AR: Well, I've played quite a lot of them on film, but, in terms of being on a big Broadway stage, it has only been twice: One was 18th century, and the other was the 1930s. But it's relaxing to just put on ordinary clothes.
One of those was a drama, the other a comedy. How would you characterize this play?
AR: Seminar is similar in a way. Give me any straight play — it should have a lot of laughs in it. I remember the laughs in Hamlet when I did that. There were plenty in that, and Les Liaisons Dangereuses is, of course, incredibly funny. That house was rocking with laughter, even though, as you say, it was ultimately a drama. We, of course, walk out into this play, not knowing it's funny. It's dead serious to us, but Theresa's writing is terribly witty. Fingers crossed. All I know is the play makes me laugh, but it's tough, too — tough and funny and sexy. Those are three great words.

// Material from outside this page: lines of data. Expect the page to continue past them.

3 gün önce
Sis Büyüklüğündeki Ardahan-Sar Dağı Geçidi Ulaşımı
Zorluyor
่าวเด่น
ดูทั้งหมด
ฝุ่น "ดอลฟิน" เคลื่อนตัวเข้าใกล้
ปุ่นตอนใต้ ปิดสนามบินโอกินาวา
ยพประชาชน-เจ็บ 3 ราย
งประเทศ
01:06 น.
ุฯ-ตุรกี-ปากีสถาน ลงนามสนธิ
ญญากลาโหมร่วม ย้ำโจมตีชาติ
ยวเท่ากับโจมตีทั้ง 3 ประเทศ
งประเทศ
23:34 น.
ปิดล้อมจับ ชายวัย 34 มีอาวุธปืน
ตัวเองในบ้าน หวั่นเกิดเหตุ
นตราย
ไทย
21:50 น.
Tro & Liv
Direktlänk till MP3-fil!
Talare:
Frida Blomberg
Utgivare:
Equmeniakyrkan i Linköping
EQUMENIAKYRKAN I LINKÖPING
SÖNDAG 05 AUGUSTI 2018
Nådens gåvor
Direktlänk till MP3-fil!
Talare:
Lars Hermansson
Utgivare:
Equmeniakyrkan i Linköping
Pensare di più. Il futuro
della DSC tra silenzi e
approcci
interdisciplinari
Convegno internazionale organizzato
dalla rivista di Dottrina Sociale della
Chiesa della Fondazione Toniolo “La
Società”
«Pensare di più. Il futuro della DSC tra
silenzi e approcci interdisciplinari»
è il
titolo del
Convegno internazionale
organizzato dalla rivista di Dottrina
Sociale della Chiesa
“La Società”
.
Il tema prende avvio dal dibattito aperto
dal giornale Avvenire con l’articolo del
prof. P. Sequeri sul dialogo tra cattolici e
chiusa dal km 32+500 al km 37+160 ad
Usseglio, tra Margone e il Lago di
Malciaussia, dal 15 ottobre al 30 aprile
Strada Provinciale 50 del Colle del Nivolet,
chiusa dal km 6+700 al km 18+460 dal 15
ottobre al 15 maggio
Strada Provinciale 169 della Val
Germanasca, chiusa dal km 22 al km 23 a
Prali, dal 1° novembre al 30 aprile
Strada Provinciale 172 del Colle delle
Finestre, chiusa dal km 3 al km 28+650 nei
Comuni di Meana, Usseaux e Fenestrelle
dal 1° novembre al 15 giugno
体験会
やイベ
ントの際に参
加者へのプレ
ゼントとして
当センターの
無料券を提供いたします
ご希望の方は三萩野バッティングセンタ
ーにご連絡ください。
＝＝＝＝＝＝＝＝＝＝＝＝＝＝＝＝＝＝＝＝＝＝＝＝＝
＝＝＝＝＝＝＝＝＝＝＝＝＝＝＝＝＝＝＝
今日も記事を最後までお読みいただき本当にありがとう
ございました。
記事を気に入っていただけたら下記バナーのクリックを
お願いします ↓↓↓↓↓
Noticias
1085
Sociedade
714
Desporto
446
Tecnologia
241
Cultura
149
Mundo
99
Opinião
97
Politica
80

Have there been people in your life who mentored you that you consider teachers? I'm thinking about Sir Nigel Hawthorne and Sir Ralph Richardson. You were their dressers, weren't you?
AR: I was, yeah, when I was in drama school. Well, I think anyone who's honest — and why wouldn't you be? — would say there are marker posts in your life which are absolutely to do with great teachers. I don't know how great a teacher Leonard is, but he's definitely passionate. I've had some absolutely crucial teachers at several points in my life.
This play is so word-led. Does that make you appreciate your character more, get you deeper into his psyche, because he is a man who loves words?
AR: I love words. I love language. I think one of the great things that theatre can do is celebrate language, and Theresa doesn't write a lazy line. You have to play right the way through a thought all the time, and some of them are very long — so it's not that kind of snap-happy [dialogue]. Although it's very crisp and very funny, you still gotta get hold of the whole thought all the time, and that means being really aware of the power of language.